This repository contains the reimplementation of the EDK II Image Loader for UEFI environments and the ACSL annotations for its formal verification.

The specifications are developed in the ACSL language. Frama-C with AstraVer plugin is used as the deductive verification tool.

M. Häuser and V. Cheptsov, "Securing the EDK II Image Loader," 2020 Ivannikov Ispras Open Conference (ISPRAS), 2020, pp. 16-25, DOI: 0.1109/ISPRAS51486.2020.00010. [ArXiv preprint]

• The publication has incorrectly defined A_MAX = 4 for the IA32 architecture. The correct definition is A_MAX = 8. This furthermore implies that _Alignof(UINT64) = 8 for IA32 architectures.
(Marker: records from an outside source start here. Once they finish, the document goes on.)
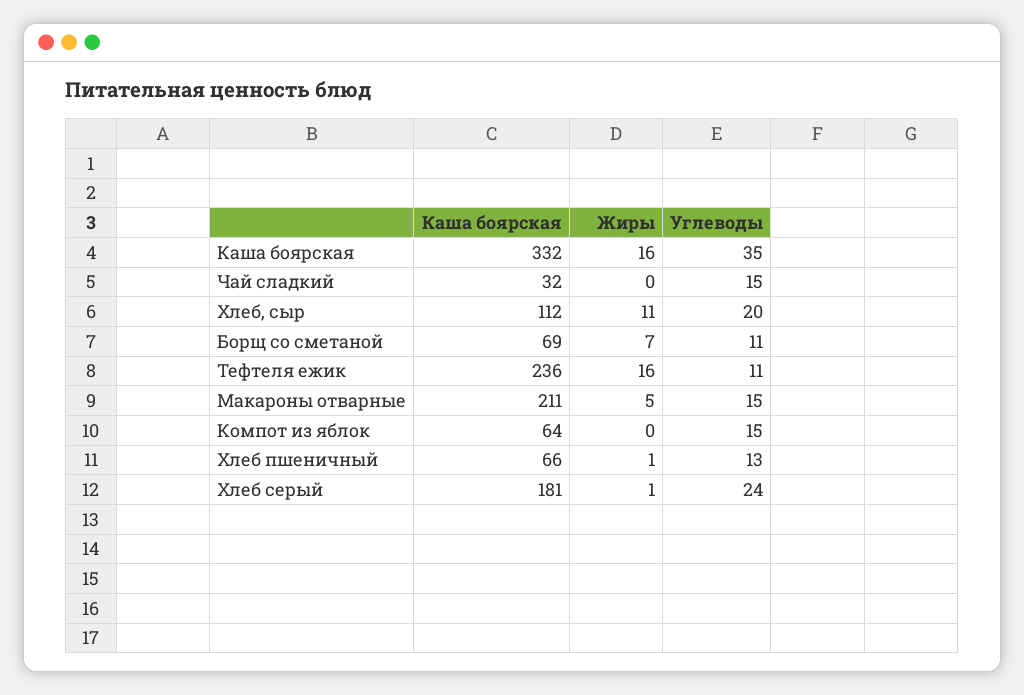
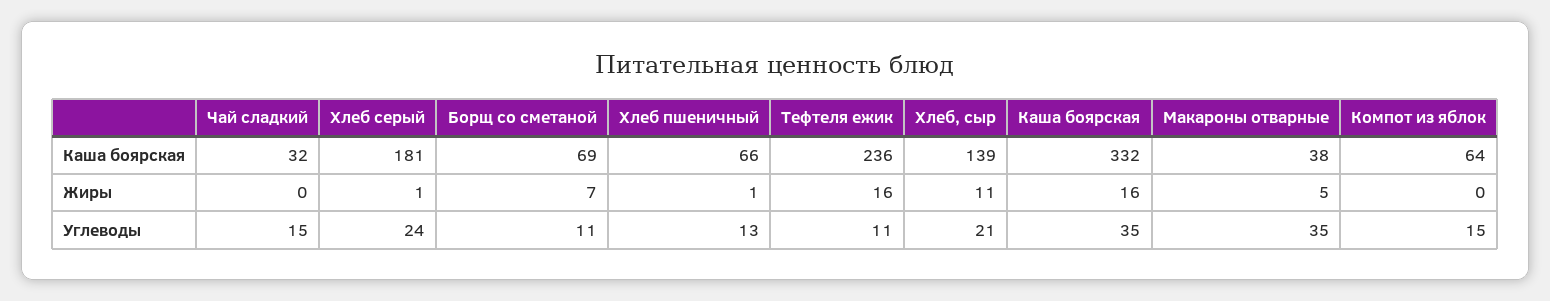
  {
    "Каша боярская": {
      "Каша боярская": 332,
      "Чай сладкий": 32,
-     "Хлеб, сыр": 112,
+     "Хлеб, сыр": 139,
      "Борщ со сметаной": 69,
      "Тефтеля ежик": 236,
-     "Макароны отварные": 211,
+     "Макароны отварные": 38,
      "Компот из яблок": 64,
      "Хлеб пшеничный": 66,
      "Хлеб серый": 181
    },
    "Жиры": {
      "Каша боярская": 16,
      "Чай сладкий": 0,
      "Хлеб, сыр": 11,
      "Борщ со сметаной": 7,
      "Тефтеля ежик": 16,
      "Макароны отварные": 5,
      "Компот из яблок": 0,
      "Хлеб пшеничный": 1,
      "Хлеб серый": 1
    },
    "Углеводы": {
      "Каша боярская": 35,
      "Чай сладкий": 15,
-     "Хлеб, сыр": 20,
+     "Хлеб, сыр": 21,
      "Борщ со сметаной": 11,
      "Тефтеля ежик": 11,
-     "Макароны отварные": 15,
+     "Макароны отварные": 35,
      "Компот из яблок": 15,
      "Хлеб пшеничный": 13,
      "Хлеб серый": 24
    }
  }

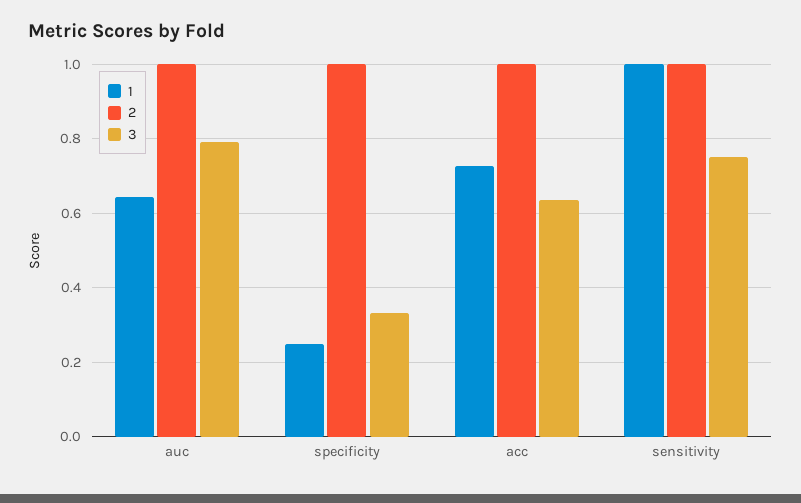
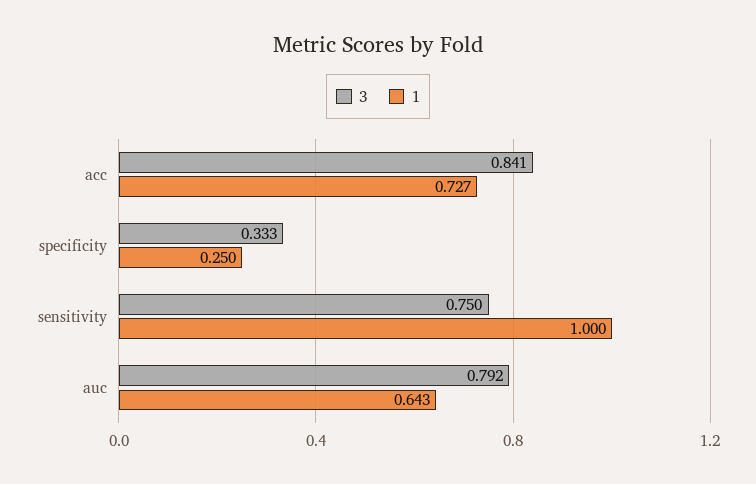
  {
    "1": {
      "auc": 0.643,
      "specificity": 0.25,
      "acc": 0.727,
      "sensitivity": 1
    },
-   "2": {
-     "auc": 1,
-     "specificity": 1,
-     "acc": 1,
-     "sensitivity": 1
-   },
    "3": {
      "auc": 0.792,
      "specificity": 0.333,
-     "acc": 0.64,
+     "acc": 0.841,
      "sensitivity": 0.75
    }
  }

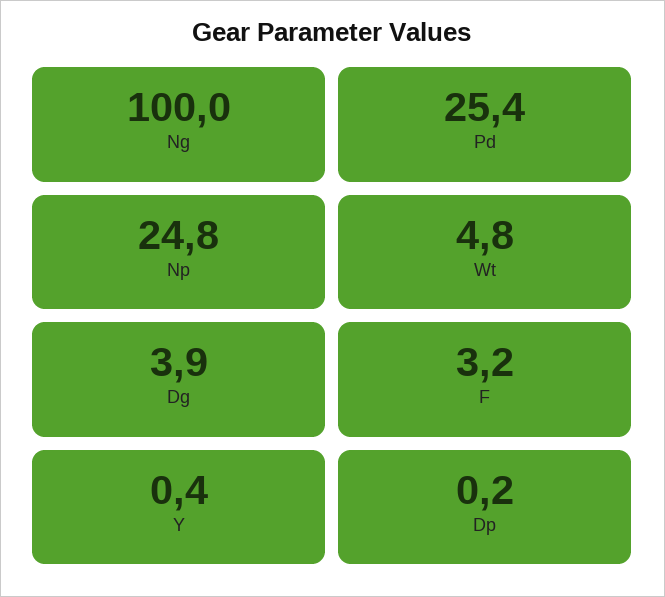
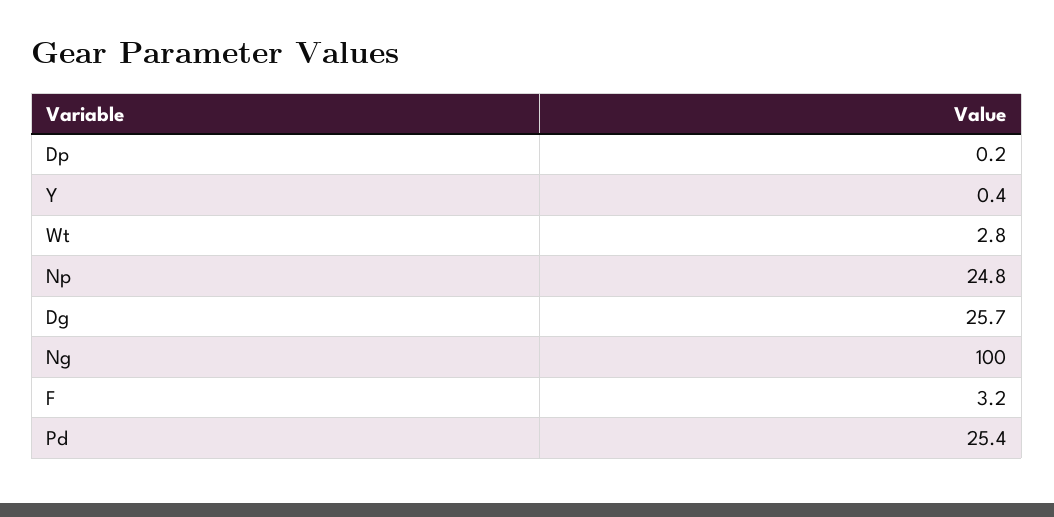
  {
    "Ng": 100,
    "Pd": 25.4,
    "Np": 24.8,
-   "Wt": 4.8,
+   "Wt": 2.8,
-   "Dg": 3.9,
+   "Dg": 25.7,
    "F": 3.2,
    "Y": 0.4,
    "Dp": 0.2
  }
This does not affect the result of the verification.
• The code snapshot has incorrectly defined RelocsStripped = (TeHdr->DataDirectory[0].Size > 0) for TE Images. The correct definition is RelocsStripped = (TeHdr->DataDirectory[0].Size == 0). This bug effectively prevents the Image relocation of TE Images. This does not affect the safety or well-defined behaviour of the code snapshot.
• The code snapshot may incorrectly handle runtime relocation. If an absolute relocation is encountered, the accesses to the FixupData array may de-sync, as the index is not incremented corrected (see src/PeCoffRelocate.c:1570). This does not affect the safety or well-defined behaviour of the code snapshot.